As for your concern about bureaucracy and philosophical rants. Many of the policies are complex, and there are even examples of things that contradict each other. But it is a very very complex system, and some of the complexity comes from hard won compromises between people with very different views. A commercial organisation could have done some things more simply, but a volunteer organisation can't simply tell people to do what they are paid to do. I suspect that many reforms are possible and may even be necessary, but it really helps when you are changing something to understand the different perspectives that lead to that compromise.
WereSpielChequers
Message: 5 Date: Thu, 1 Mar 2018 21:42:32 +0800 From: Zubin JAIN jain16276@gapps.uwcsea.edu.sg To: wikimedia-l@lists.wikimedia.org Subject: [Wikimedia-l] Time to simplify the Bureaucracy ? Message-ID: <CABRVQKPs3YDucchXt7VHshrdrvrz=PMVD5u3pNeVFM+fjC2=sQ@mail. gmail.com> Content-Type: text/plain; charset="UTF-8"
Hello, As a rare newcomer to the Wikimedia project, I've been thinking of some of the factors that seem to discourage me from contributing and one of the primary ones seem to be the fact that the way the administration is organized and rules enforced is often vague and unclear.
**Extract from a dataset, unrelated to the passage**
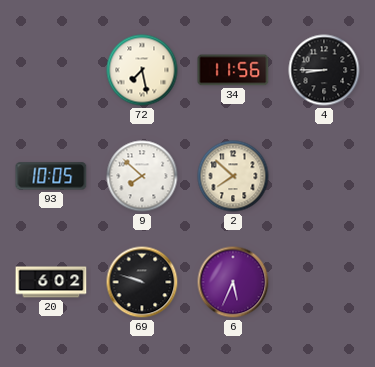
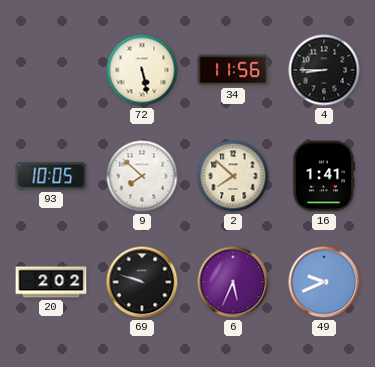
72: 7:28 -> 5:28
16: none -> 1:41
20: 6:02 -> 2:02
49: none -> 9:41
The definition and the method of collection of the vague idea of "Consensus" aren't easily found and take a lot of digging to get out.
A lot of the guideline is often mixed with philosophical rants that often seem to contradict each other and has grown in size to the point that it's unreasonable for any newcomer to have read through it all. The project designed to work on consensus and community often seems unresponsive and automated as anarchic communication structure impedes effective communication by forcing users to learn an obscure markup language just to communicate.
I'm wondering if there have been any whitepapers on addressing these problems especialy the ones about bureaucracy, reading through the news I remember a lot of hay being made about a decline in Wikipedia editor from a few years back but that seems ot have faded. Is there any hard data on the future trajectory of the project?